Big Agribusiness is fed up with pesky animal rights activists who expose abuses of farm animals on film. According to the Associated Press, agriculture committees in the Iowa state government have approved a bill to outlaw secret filming of animal abuses and punish the accused with a $7500 fine and up to five years in jail.
Strangely, consumers may actually want to know if their meat is being electrocuted, beaten, or ground up alive as some recent videos have exposed. Consumers may also want to know what the animals eat, if they ever see sunlight, if they are injected with chemicals, or even genetically cloned. Since the FDA does little to shine light on these and other concerns, activists have been the only source of this information. Now, they will face jail time for doing so if this measure passes.
“They’re trying to intimidate whistleblowers and put a chill on legitimate anti-cruelty investigations. Clearly the industry feels that it has something to hide or it wouldn’t be going to these extreme and absurd lengths.”
The excuse for the legislation given by the committee was that they were just trying to “prevent people from fraudulently seeking jobs in order to shoot videos that may give an unfair perspective on livestock operations.” This type of thing needs to be legislated in the Land of the Free with all the problems the country faces?

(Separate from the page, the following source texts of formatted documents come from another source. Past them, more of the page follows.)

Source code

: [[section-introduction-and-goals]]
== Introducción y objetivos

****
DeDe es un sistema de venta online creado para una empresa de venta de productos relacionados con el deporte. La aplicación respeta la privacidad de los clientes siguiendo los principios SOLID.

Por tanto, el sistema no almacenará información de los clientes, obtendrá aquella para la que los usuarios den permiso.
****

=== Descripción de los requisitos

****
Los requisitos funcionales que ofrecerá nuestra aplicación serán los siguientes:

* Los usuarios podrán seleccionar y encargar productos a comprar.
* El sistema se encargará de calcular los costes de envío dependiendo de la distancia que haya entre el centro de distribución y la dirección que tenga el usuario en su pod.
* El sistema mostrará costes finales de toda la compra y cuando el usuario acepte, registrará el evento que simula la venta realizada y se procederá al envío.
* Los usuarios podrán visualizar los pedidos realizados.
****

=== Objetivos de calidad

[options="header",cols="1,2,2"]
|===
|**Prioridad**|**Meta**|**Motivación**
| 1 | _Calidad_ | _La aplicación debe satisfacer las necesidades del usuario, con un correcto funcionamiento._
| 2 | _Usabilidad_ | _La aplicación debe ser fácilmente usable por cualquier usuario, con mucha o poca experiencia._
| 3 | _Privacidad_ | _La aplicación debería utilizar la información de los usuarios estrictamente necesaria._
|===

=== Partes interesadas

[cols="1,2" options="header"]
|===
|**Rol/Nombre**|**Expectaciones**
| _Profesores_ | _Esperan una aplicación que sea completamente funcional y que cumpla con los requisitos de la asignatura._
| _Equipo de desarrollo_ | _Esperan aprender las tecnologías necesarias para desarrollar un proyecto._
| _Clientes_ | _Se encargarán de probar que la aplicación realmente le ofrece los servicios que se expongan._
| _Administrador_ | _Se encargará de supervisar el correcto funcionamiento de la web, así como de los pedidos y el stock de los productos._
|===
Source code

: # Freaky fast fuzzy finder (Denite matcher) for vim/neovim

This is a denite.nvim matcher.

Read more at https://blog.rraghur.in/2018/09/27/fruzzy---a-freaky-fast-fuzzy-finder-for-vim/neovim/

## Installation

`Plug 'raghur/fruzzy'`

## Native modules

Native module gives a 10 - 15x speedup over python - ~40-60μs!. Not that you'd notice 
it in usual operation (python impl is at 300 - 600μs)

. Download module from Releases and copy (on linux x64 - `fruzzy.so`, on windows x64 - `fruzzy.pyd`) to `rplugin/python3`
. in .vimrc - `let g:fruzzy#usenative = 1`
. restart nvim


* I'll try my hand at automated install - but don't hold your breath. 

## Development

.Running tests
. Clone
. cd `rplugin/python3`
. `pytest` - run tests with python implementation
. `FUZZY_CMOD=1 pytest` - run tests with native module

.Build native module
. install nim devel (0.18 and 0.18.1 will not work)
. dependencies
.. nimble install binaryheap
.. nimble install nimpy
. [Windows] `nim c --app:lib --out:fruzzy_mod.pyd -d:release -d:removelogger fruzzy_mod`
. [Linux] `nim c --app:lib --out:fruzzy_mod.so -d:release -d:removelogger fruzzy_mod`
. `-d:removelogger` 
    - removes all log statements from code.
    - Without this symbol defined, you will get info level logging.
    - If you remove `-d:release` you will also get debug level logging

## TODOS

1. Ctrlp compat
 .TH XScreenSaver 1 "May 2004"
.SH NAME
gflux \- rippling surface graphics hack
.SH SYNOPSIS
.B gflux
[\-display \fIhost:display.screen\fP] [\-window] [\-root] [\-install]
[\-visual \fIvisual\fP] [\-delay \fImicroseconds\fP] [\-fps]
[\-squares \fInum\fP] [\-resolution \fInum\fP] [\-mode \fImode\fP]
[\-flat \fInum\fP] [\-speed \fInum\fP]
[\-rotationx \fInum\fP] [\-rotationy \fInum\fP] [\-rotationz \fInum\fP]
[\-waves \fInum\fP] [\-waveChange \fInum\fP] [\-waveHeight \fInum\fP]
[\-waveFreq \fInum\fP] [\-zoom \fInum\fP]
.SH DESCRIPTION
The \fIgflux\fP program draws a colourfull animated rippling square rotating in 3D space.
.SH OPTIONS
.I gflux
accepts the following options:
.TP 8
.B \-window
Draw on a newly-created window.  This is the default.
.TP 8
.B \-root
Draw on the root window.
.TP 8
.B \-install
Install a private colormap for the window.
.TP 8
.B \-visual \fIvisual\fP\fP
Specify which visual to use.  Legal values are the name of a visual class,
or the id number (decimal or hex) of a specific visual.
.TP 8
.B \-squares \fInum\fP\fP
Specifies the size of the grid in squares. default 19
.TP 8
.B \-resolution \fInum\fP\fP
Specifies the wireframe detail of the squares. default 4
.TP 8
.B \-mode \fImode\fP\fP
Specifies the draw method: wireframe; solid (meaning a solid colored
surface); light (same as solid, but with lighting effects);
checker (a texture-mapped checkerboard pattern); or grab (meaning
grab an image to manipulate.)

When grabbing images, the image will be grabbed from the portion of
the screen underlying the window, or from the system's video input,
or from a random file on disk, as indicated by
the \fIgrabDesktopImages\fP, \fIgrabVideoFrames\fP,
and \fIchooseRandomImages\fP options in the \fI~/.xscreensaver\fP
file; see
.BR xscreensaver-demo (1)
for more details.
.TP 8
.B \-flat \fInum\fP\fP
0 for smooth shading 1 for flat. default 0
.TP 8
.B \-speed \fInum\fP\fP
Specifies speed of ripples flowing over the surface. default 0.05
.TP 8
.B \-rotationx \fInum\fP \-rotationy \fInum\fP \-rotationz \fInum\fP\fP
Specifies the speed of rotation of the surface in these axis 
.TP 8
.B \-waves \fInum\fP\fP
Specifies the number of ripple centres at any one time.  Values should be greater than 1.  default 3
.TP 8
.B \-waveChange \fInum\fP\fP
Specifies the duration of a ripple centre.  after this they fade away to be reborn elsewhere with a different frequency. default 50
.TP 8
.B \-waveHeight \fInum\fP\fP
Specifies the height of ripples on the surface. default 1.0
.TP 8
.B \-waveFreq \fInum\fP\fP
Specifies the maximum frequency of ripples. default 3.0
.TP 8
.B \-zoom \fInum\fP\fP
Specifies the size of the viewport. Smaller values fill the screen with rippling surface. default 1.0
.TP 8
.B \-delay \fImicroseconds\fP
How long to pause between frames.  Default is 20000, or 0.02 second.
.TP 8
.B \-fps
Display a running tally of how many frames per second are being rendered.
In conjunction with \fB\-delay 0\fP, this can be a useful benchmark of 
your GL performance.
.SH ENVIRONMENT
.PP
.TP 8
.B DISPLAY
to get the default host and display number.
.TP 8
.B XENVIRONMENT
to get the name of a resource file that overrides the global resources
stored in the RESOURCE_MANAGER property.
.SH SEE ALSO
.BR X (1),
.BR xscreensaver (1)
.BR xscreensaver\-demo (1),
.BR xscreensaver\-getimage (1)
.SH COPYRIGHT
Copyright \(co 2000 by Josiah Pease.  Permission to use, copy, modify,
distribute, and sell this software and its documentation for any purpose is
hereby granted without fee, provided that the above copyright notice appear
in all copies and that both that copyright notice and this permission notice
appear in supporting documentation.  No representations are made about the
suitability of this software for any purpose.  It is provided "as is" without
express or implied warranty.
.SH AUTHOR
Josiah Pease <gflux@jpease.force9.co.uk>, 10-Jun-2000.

The Humane Society, who releases several undercover videos per year, called the legislation “draconian.” Paul Shapiro of the Humane Society said “What’s needed is reform of these factory farms that will prevent cruelty to animals. What’s not needed is to make factory farming cruelties more secretive.” Paul Shapiro was a contributor to the whistleblower video below:
Big agribusiness claims that these activists are radicals who want all livestock farming shut down. On the contrary, many are just seeking a healthier product and agriculture quality reforms which reflect that.
It is unlikely that grass farmers like Joel Salatin of Polyface Farms, who raises pastured livestock, will be targeted by animal rights activists. Salatin, famous for his appearance in the book Omnivore’s Dilemma and the movie Food Inc, lets his animals live and eat as nature intended them to do. His animals are happy while living, and far healthier when eaten.
But strangely enough Satalin has been attacked by big government regulators because he won’t conform to raising animals in government-sanctioned concentration camps. He even wrote a book about it called Everything I Want To Do is Illegal: War Stories From the Local Food Front.
This Iowa measure seems to be yet another example of big corporations using big government to criminalize those who seek to lift the veil on corrupt and abusive behavior — or to make the consumer advocate the bad guy. Yes, consumers may be concerned about the conditions in which their meat, poultry, and pork has been raised. Where are they to turn for that information if the people’s government is constantly in corporate cover-up mode?